I am working on application which processes large CSV files (several hundreds of MB's). Recently I faced a problem which at first looked as a memory leak in application, but after some investigation, it appears that it is combination of bad formatted CSV and attempt of CsvListReader to parse never-ending line.

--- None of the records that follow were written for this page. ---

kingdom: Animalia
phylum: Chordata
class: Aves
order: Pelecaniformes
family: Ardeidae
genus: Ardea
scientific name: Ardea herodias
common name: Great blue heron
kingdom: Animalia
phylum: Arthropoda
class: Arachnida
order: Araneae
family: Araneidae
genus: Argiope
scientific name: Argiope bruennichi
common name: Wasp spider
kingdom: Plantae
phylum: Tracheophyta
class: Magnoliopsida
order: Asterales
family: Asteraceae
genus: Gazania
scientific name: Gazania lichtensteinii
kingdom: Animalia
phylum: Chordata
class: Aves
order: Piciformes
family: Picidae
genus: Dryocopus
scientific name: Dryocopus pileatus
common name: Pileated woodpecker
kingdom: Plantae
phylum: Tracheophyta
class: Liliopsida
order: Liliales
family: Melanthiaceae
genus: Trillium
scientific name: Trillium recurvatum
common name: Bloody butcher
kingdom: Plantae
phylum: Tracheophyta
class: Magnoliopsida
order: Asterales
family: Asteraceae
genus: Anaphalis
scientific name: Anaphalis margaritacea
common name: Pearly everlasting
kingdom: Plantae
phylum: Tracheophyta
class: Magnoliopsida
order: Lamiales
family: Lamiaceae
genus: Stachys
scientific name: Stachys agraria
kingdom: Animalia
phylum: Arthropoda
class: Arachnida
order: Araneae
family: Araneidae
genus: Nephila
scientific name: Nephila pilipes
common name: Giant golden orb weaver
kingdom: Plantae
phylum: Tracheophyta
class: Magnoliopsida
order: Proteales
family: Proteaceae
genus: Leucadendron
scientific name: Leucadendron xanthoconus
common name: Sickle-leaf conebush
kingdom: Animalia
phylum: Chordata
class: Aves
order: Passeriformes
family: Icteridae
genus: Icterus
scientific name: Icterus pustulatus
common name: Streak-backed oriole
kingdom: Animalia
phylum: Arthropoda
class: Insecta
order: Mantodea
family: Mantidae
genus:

As a result, I got following exception:
at java.lang.OutOfMemoryError.<init>(<unknown string>)
at java.util.Arrays.copyOf(<unknown string>)
Local Variable: char[]#13624
at java.lang.AbstractStringBuilder.expandCapacity(<unknown string>)
at java.lang.AbstractStringBuilder.ensureCapacityInternal(<unknown string>)
at java.lang.AbstractStringBuilder.append(<unknown string>)
at java.lang.StringBuilder.append(<unknown string>)
Local Variable: java.lang.StringBuilder#3
at org.supercsv.io.Tokenizer.readStringList(<unknown string>)
Local Variable: java.util.ArrayList#642
Local Variable: org.supercsv.io.Tokenizer#1
Local Variable: org.supercsv.io.PARSERSTATE#2
Local Variable: java.lang.String#14960
at org.supercsv.io.CsvListReader.read(<unknown string>)
By analyzing heap dump and CSV file based on dump findings, I noticed that one of columns in one of CSV lines was missing closing quotes, which obviously resulted in reader trying to find end of the line by appending file content to internal string buffer until there was no more heap memory.
Anyway, that was the problem and it was due to bad formatted CSV - once I removed critical line, problem disappeared. What I want to achieve is to tell reader that:
- All the content it should interpret always ends with new line character, even if quotes are not closed properly (no multi-line support)
- Alternatively, to provide certain limit (in bytes) of the CSV line
Is there some clear way to do this in SuperCSV using CsvListReader (preferred in my case)?